Oh. My. God. She's growing up right before my eyes. It doesn't seem possible that she could be old enough to answer such daunting questions about drug use and depression. But she is and she did. She handled all the questions with blunt honesty and candor.

She's my little girl. Only she's not so little anymore.

Saturday, March 12, 2011

Forgiveness

I'm teetering on the edge of forgiveness and anger. Without going into detail I have had a relationship with someone go sour and in the aftermath I find myself struggling. Struggling to sort through it, analyze it, re-live it, talk about it, not talk about it and of course question it. I've read articles on forgiveness, books on self improvement and had many conversations with friends and family on the right path to choose. But honestly, it's really hard.

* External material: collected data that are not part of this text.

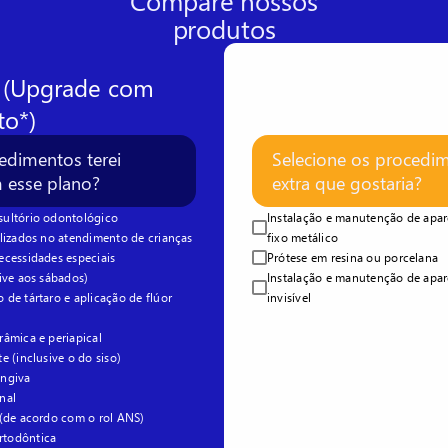
Compare nossos
produtos
F (Upgrade com
to*)
edimentos terei
Selecione os procedi
m esse plano?
extra que gostaria?
ultório odontológico
Instalação e manutenção de apar
lizados no atendimento de crianças
fixo metálico
ecessidades especiais
Prótese em resina ou porcelana
ive aos sábados)
Instalação e manutenção de apar
de tártaro e aplicação de flúor
invisível
âmica e periapical
e (inclusive o do siso)
engiva
nal
 (de acordo com o rol ANS)
todôntica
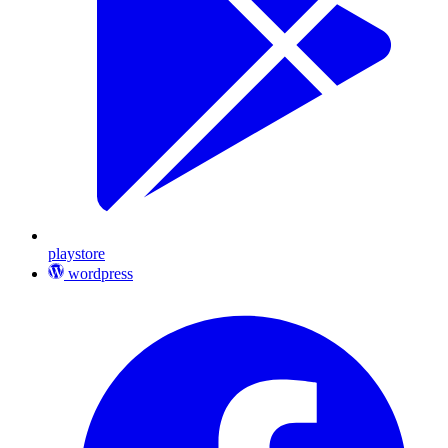
playstore
wordpress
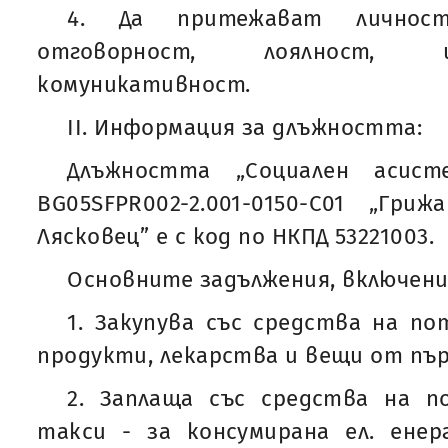
4. Да притежават личнос
отговорност, лоялност, 
комуникативност.
II. Информация за длъжността:
Длъжността „Социален аси
BG05SFPR002-2.001-0150-С01 „Г
Лясковец” е с код по НКПД 53221003.
Основните задължения, включени 
1. Закупува със средства на п
продукти, лекарства и вещи от пъ
2. Заплаща със средства на 
такси - за консумирана ел. енер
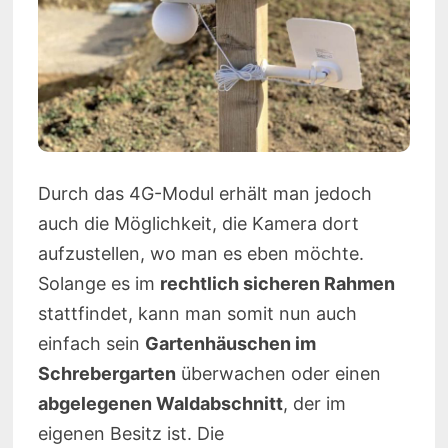
Durch das 4G-Modul erhält man jedoch
auch die Möglichkeit, die Kamera dort
aufzustellen, wo man es eben möchte.
Solange es im
rechtlich sicheren Rahmen
stattfindet, kann man somit nun auch
einfach sein
Gartenhäuschen im
Schrebergarten
überwachen oder einen
abgelegenen Waldabschnitt
, der im
eigenen Besitz ist. Die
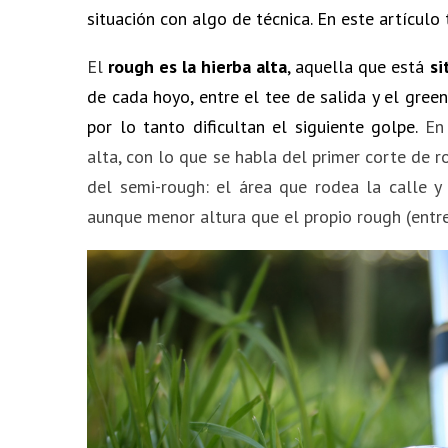
situación con algo de técnica. En este artículo
El
rough
es la hierba alta
, aquella que está
si
de cada hoyo, entre el tee de salida y el gree
por lo tanto dificultan el siguiente golpe.
En
alta, con lo que se habla del primer corte de 
del semi-rough: el área que rodea la calle y 
aunque menor altura que el propio rough (ent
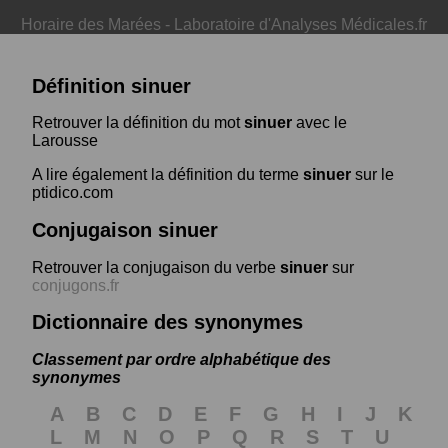
Horaire des Marées
-
Laboratoire d'Analyses Médicales.fr
Définition sinuer
Retrouver la définition du mot
sinuer
avec le
Larousse
A lire également la définition du terme
sinuer
sur le
ptidico.com
Conjugaison sinuer
Retrouver la conjugaison du verbe
sinuer
sur
conjugons.fr
Dictionnaire des synonymes
Classement par ordre alphabétique des
synonymes
A
B
C
D
E
F
G
H
I
J
K
L
M
N
O
P
Q
R
S
T
U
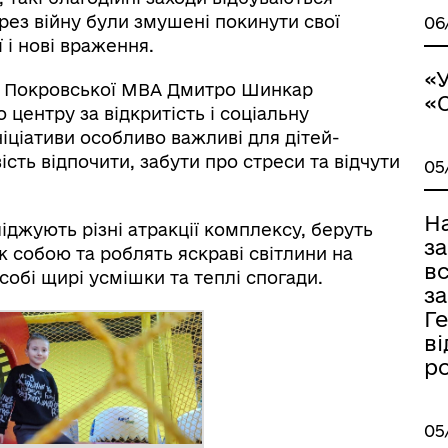
ерез війну були змушені покинути свої
06
 і нові враження.
«У
» Покровської МВА Дмитро Шинкар
«
центру за відкритість і соціальну
ініціативи особливо важливі для дітей-
ть відпочити, забути про стреси та відчути
05
Н
ліджують різні атракції комплексу, беруть
з
ж собою та роблять яскраві світлини на
в
собі щирі усмішки та теплі спогади.
за
Ге
ві
р
05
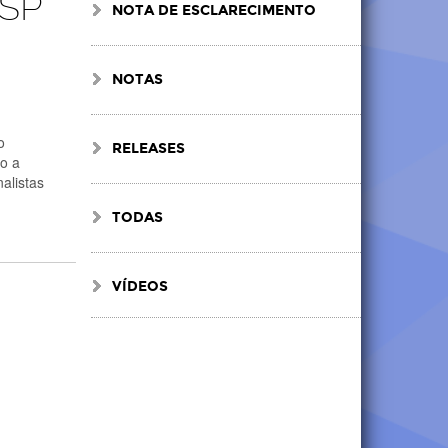
USP
NOTA DE ESCLARECIMENTO
NOTAS
o
RELEASES
do a
alistas
TODAS
VÍDEOS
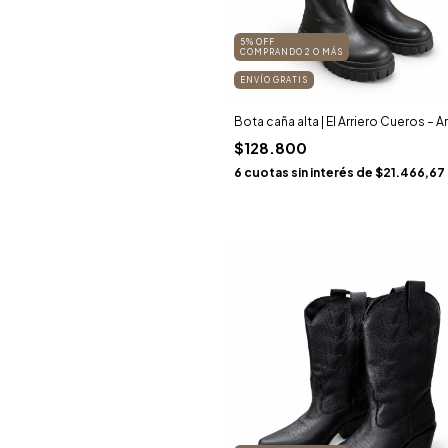
5% OFF
COMPRANDO 2 O MÁS
ENVÍO GRATIS
Bota caña alta | El Arriero Cueros – Art
$128.800
6
cuotas sin interés de
$21.466,67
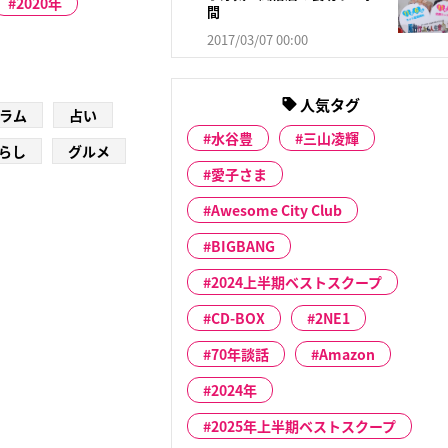
2020年
間
2017/03/07 00:00
人気タグ
ラム
占い
水谷豊
三山凌輝
らし
グルメ
愛子さま
Awesome City Club
BIGBANG
2024上半期ベストスクープ
CD-BOX
2NE1
70年談話
Amazon
2024年
2025年上半期ベストスクープ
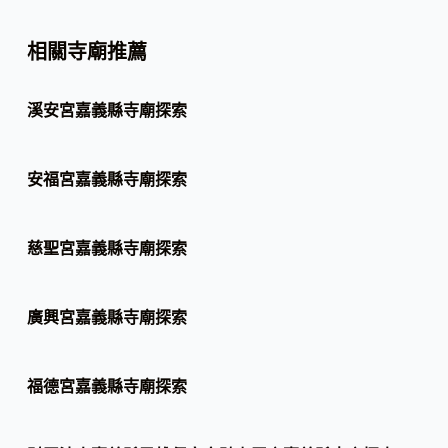
相關寺廟推薦
溪安宮嘉義縣寺廟探索
安福宮嘉義縣寺廟探索
慈聖宮嘉義縣寺廟探索
廣興宮嘉義縣寺廟探索
福德宮嘉義縣寺廟探索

Forgiveness is a funny thing. Some say it's easier to forgive then forget, but I disagree. There are days that go by that I do forget that things have changed. I live those days in denial and am blissfully unaware. I look forward to those days.

The other days (which outnumber those blissful days listed above) I struggle with. I can talk a good game about forgiveness, give advice to those who ask (and even sometimes those who don't) and explain all the negatives associated with NOT forgiving. I can watch a Dr. Phil show about the damage you can do to yourself by holding on to anger and wholeheartedly agree with him. Even shaking my head at the person on t.v. for not seeing for themselves the damage it is doing to them and those around them.

Yet here I am stuck between the anger and the forgiveness. I know its not doing me any good to rehash all that has happened in my mind, day after day, but I feel helpless to stop it. I admit that some days I feel up to the challenge of "letting it all go" and on those days I do feel pretty good. Am I just in denial those days or is forgiveness something that needs to be worked at to keep it going? Is forgiveness a skill? The more you do it the better you get? If that's the case then I guess I need practice.

So I'll start here and now. I forgive you.